→ **TASK STATEMENT**
Copy out each line of the data holding "wird".

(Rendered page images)

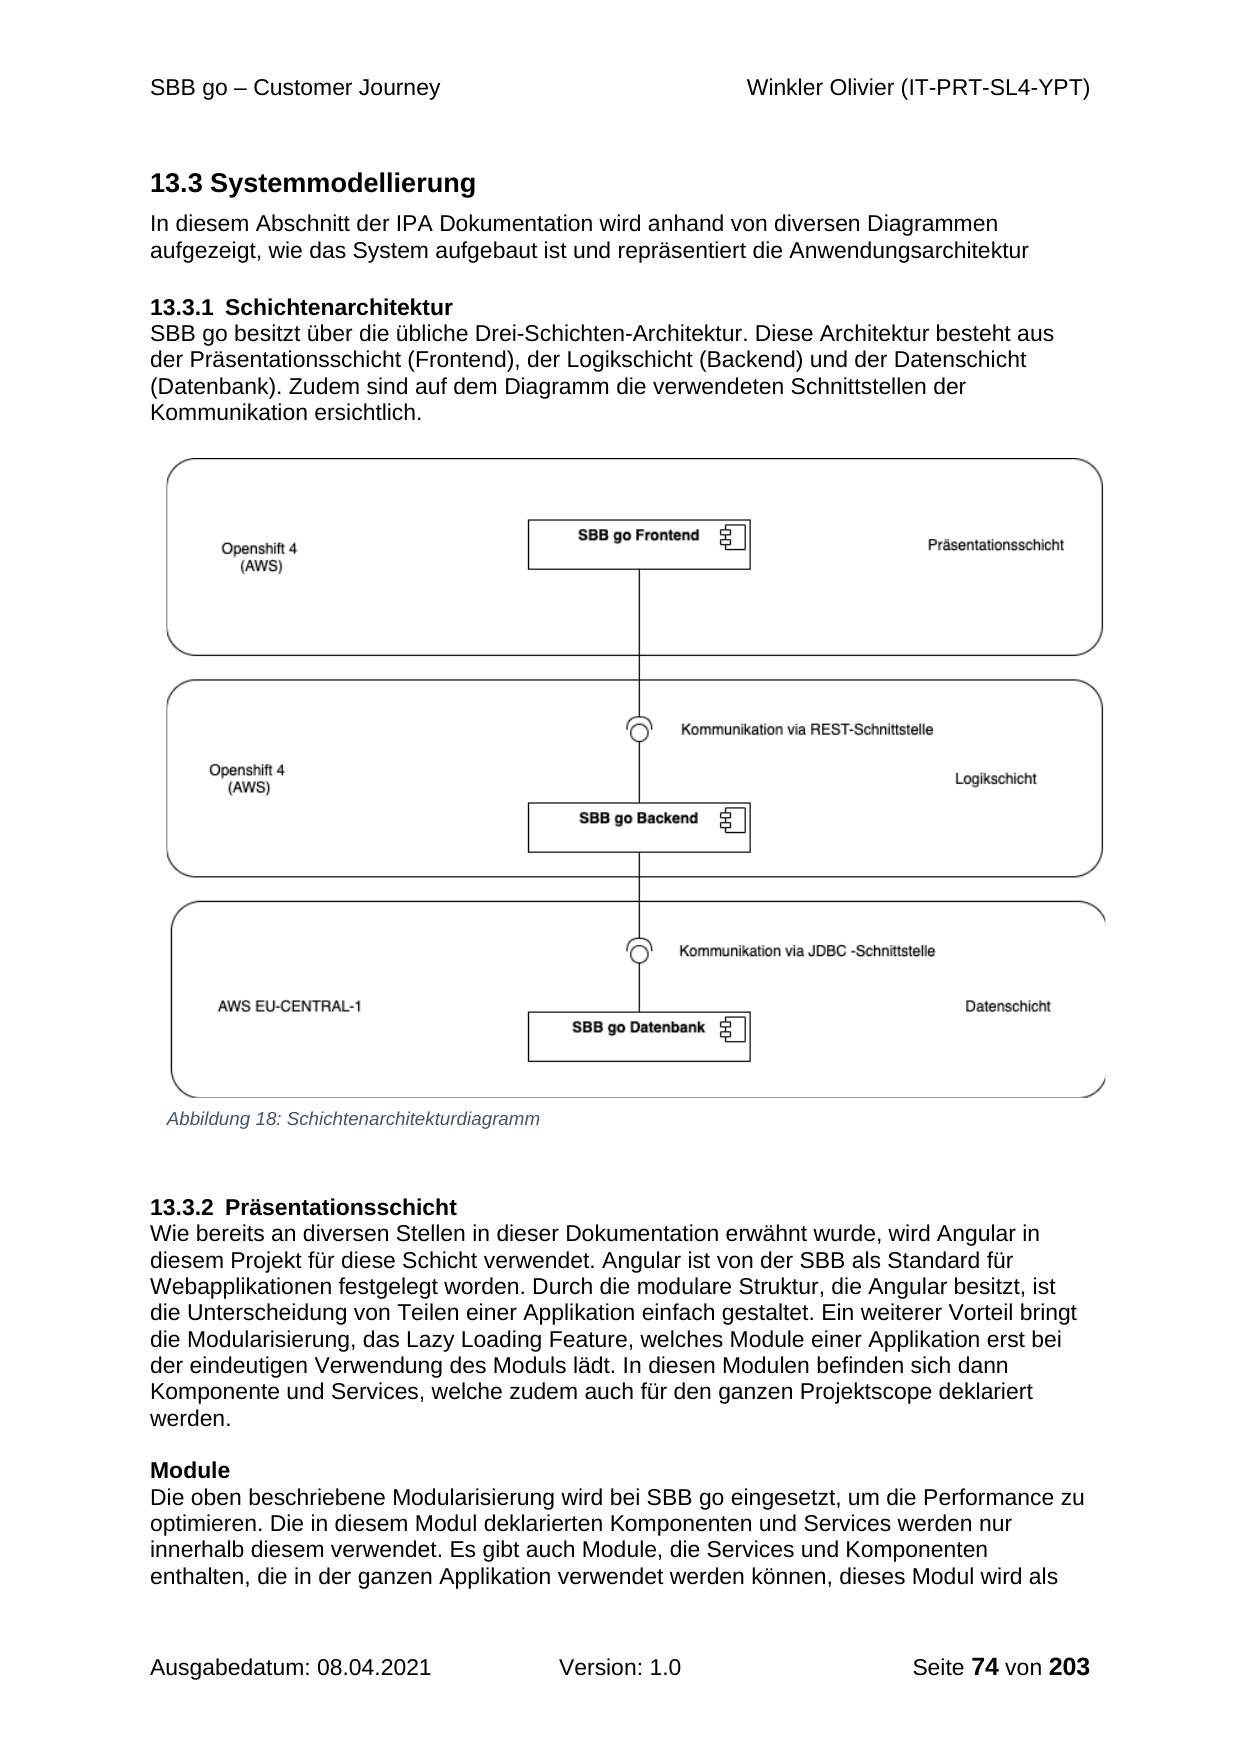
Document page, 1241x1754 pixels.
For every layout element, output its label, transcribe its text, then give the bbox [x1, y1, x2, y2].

text Wie bereits an diversen Stellen in dieser Dokumentation erwähnt wurde, wird Angular in diesem Projekt für diese Schicht verwendet. Angular ist von der SBB als Standard für Webapplikationen festgelegt worden. Durch die modulare Struktur, die Angular besitzt, ist die Unterscheidung von Teilen einer Applikation einfach gestaltet. Ein weiterer Vorteil bringt die Modularisierung, das Lazy Loading Feature, welches Module einer Applikation erst bei der eindeutigen Verwendung des Moduls lädt. In diesen Modulen befinden sich dann Komponente und Services, welche zudem auch für den ganzen Projektscope deklariert werden. [150, 1220, 1090, 1431]
subtitle Präsentationsschicht [150, 1194, 1090, 1220]
text In diesem Abschnitt der IPA Dokumentation wird anhand von diversen Diagrammen aufgezeigt, wie das System aufgebaut ist und repräsentiert die Anwendungsarchitektur [150, 210, 1090, 263]
picture [166, 458, 1107, 1098]
text Module [150, 1457, 1090, 1484]
subtitle Systemmodellierung [150, 167, 1090, 198]
text SBB go besitzt über die übliche Drei-Schichten-Architektur. Diese Architektur besteht aus der Präsentationsschicht (Frontend), der Logikschicht (Backend) und der Datenschicht (Datenbank). Zudem sind auf dem Diagramm die verwendeten Schnittstellen der Kommunikation ersichtlich. [150, 320, 1090, 425]
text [150, 1484, 1090, 1589]
subtitle Schichtenarchitektur [150, 294, 1090, 320]
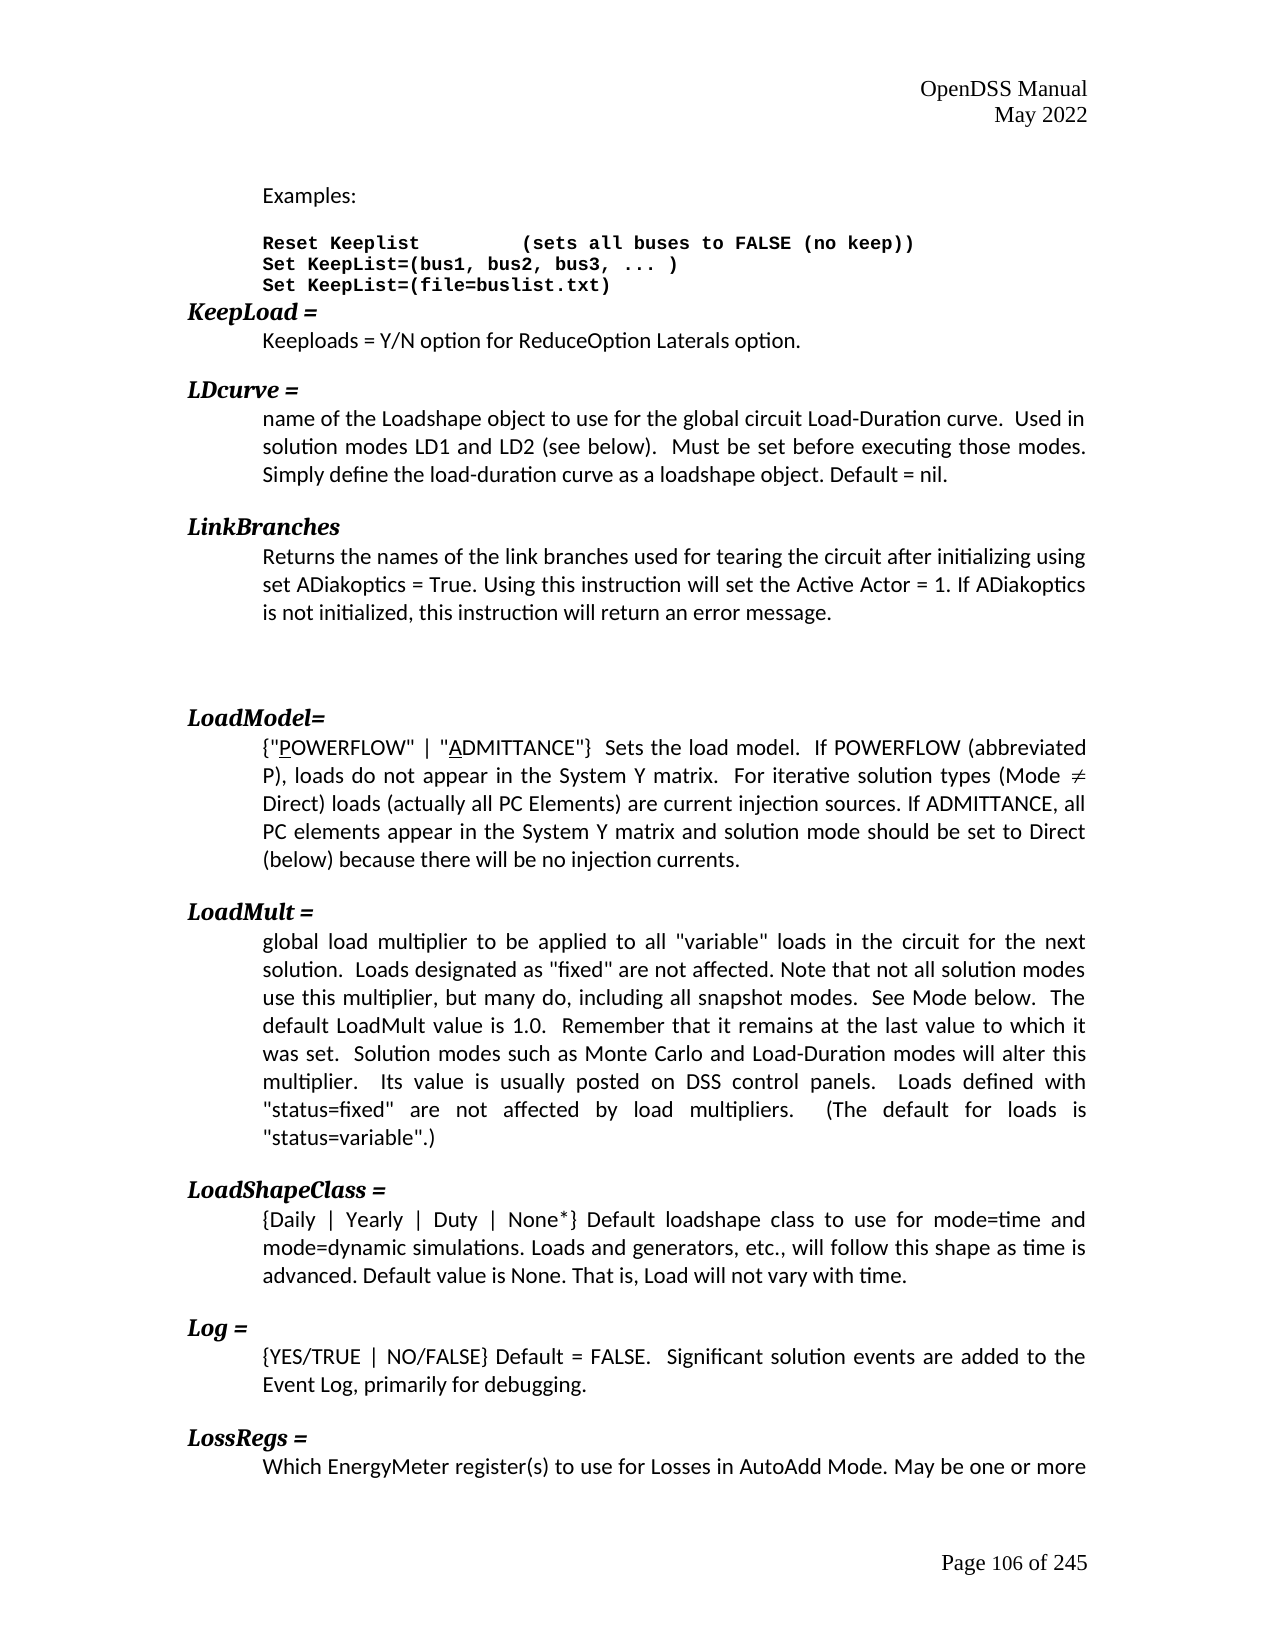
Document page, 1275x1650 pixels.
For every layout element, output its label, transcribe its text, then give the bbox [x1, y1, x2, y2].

text Keeploads = Y/N option for ReduceOption Laterals option. [262, 326, 1087, 354]
text name of the Loadshape object to use for the global circuit Load-Duration curve. Used in solution modes LD1 and LD2 (see below). Must be set before executing those modes. Simply define the load-duration curve as a loadshape object. Default = nil. [262, 404, 1087, 488]
text Returns the names of the link branches used for tearing the circuit after initializing using set ADiakoptics = True. Using this instruction will set the Active Actor = 1. If ADiakoptics is not initialized, this instruction will return an error message. [262, 542, 1087, 626]
text global load multiplier to be applied to all "variable" loads in the circuit for the next solution. Loads designated as "fixed" are not affected. Note that not all solution modes use this multiplier, but many do, including all snapshot modes. See Mode below. The default LoadMult value is 1.0. Remember that it remains at the last value to which it was set. Solution modes such as and Load-Duration modes will alter this multiplier. Its value is usually posted on DSS control panels. Loads defined with "status=fixed" are not affected by load multipliers. (The default for loads is "status=variable".) [262, 927, 1087, 1151]
subtitle LinkBranches [187, 513, 1087, 542]
subtitle Log = [187, 1314, 1087, 1342]
text Reset Keeplist (sets all buses to FALSE (no keep)) [262, 234, 1087, 255]
subtitle LossRegs = [187, 1423, 1087, 1452]
subtitle KeepLoad = [187, 297, 1087, 326]
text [262, 1452, 1087, 1480]
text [262, 153, 1087, 209]
subtitle LoadShapeClass = [187, 1176, 1087, 1205]
text Set KeepList=(bus1, bus2, bus3, ... ) [262, 255, 1087, 276]
subtitle LoadMult = [187, 898, 1087, 927]
text {YES/TRUE | NO/FALSE} Default = FALSE. Significant solution events are added to the Event Log, primarily for debugging. [262, 1342, 1087, 1398]
subtitle LDcurve = [187, 376, 1087, 404]
text {Daily | Yearly | Duty | None*} Default loadshape class to use for mode=time and mode=dynamic simulations. Loads and generators, etc., will follow this shape as time is advanced. Default value is None. That is, Load will not vary with time. [262, 1205, 1087, 1289]
text Set KeepList=(file=buslist.txt) [262, 276, 1087, 297]
subtitle LoadModel= [187, 704, 1087, 733]
text {"POWERFLOW" | "ADMITTANCE"} Sets the load model. If POWERFLOW (abbreviated P), loads do not appear in the System Y matrix. For iterative solution types (Mode Direct) loads (actually all PC Elements) are current injection sources. If ADMITTANCE, all PC elements appear in the System Y matrix and solution mode should be set to Direct (below) because there will be no injection currents. [262, 733, 1087, 873]
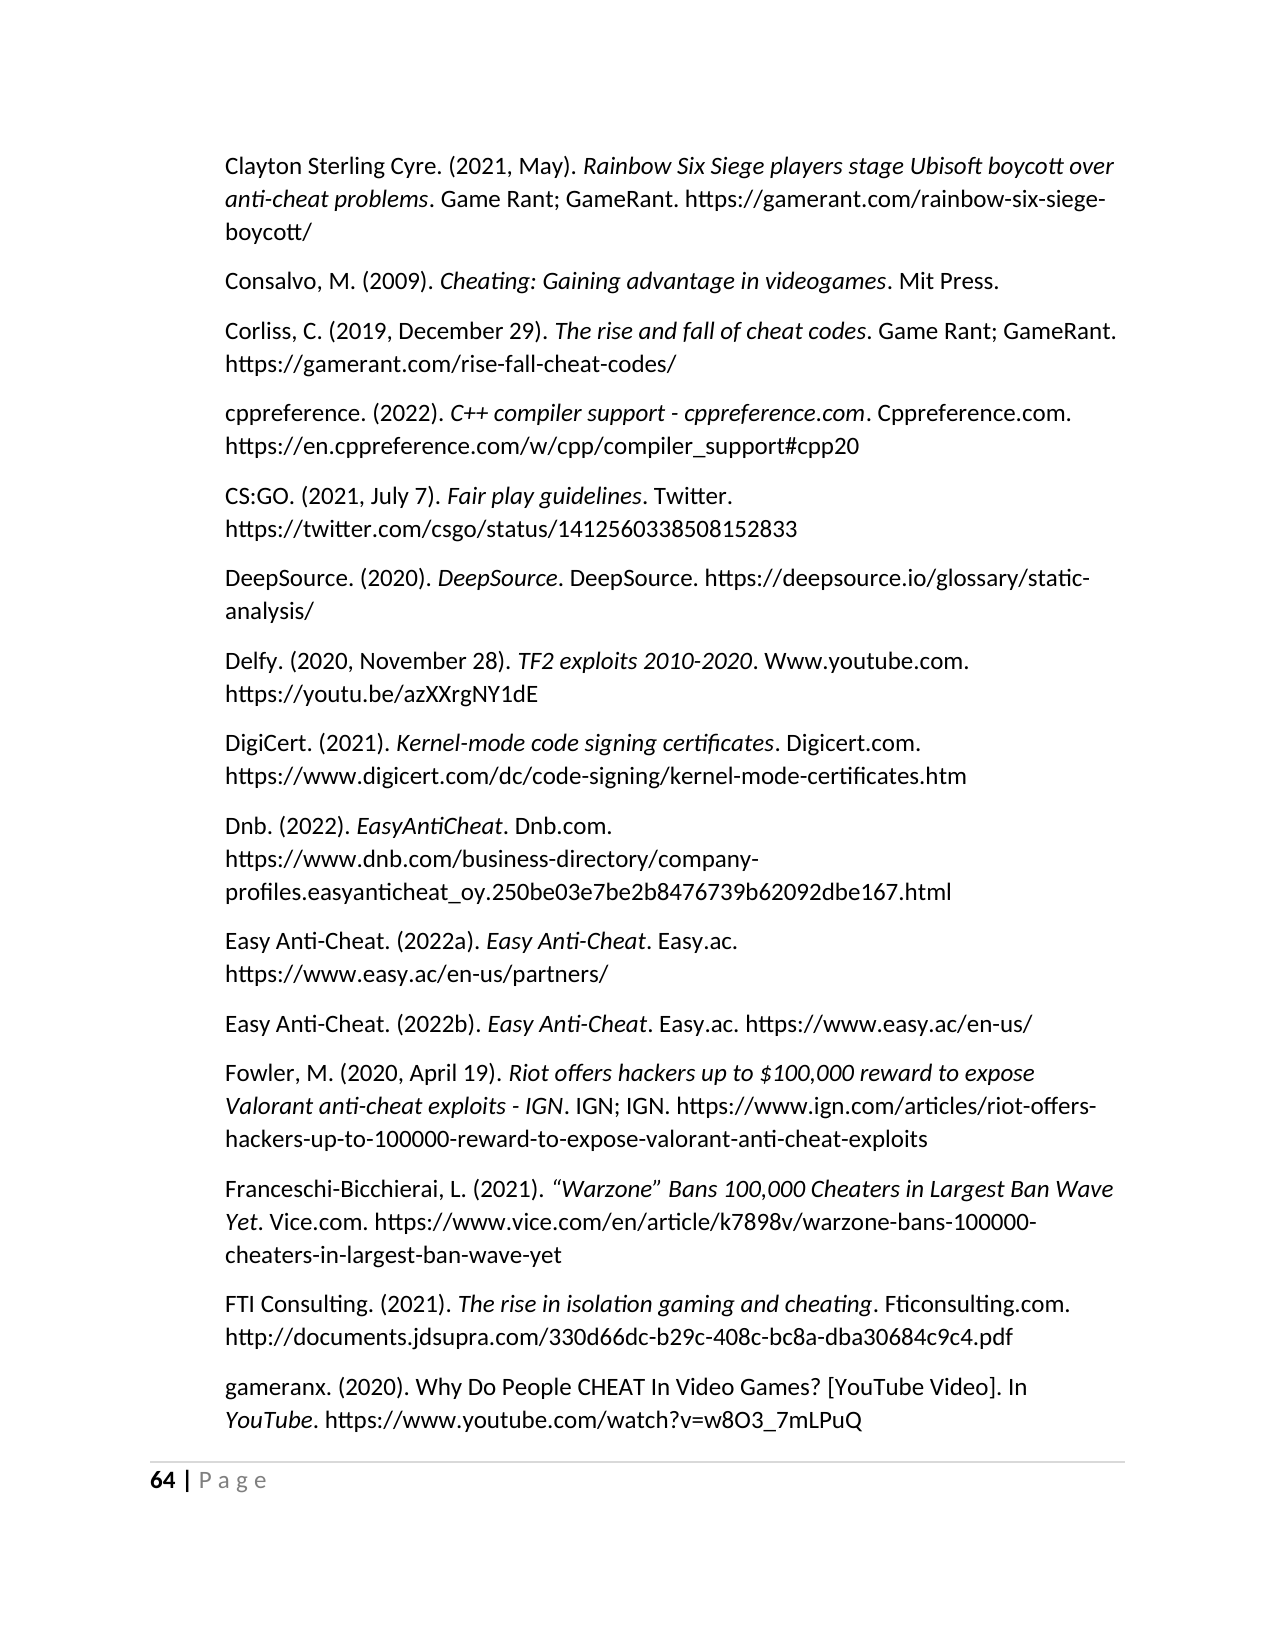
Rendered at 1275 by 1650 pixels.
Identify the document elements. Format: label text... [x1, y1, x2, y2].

→ **SOLUTION TO THIS TASK**
text Wie bereits an diversen Stellen in dieser Dokumentation erwähnt wurde, wird Angular in diesem Projekt für diese Schicht verwendet. Angular ist von der SBB als Standard für Webapplikationen festgelegt worden. Durch die modulare Struktur, die Angular besitzt, ist die Unterscheidung von Teilen einer Applikation einfach gestaltet. Ein weiterer Vorteil bringt die Modularisierung, das Lazy Loading Feature, welches Module einer Applikation erst bei der eindeutigen Verwendung des Moduls lädt. In diesen Modulen befinden sich dann Komponente und Services, welche zudem auch für den ganzen Projektscope deklariert werden. [150, 1220, 1090, 1431]
text In diesem Abschnitt der IPA Dokumentation wird anhand von diversen Diagrammen aufgezeigt, wie das System aufgebaut ist und repräsentiert die Anwendungsarchitektur [150, 210, 1090, 263]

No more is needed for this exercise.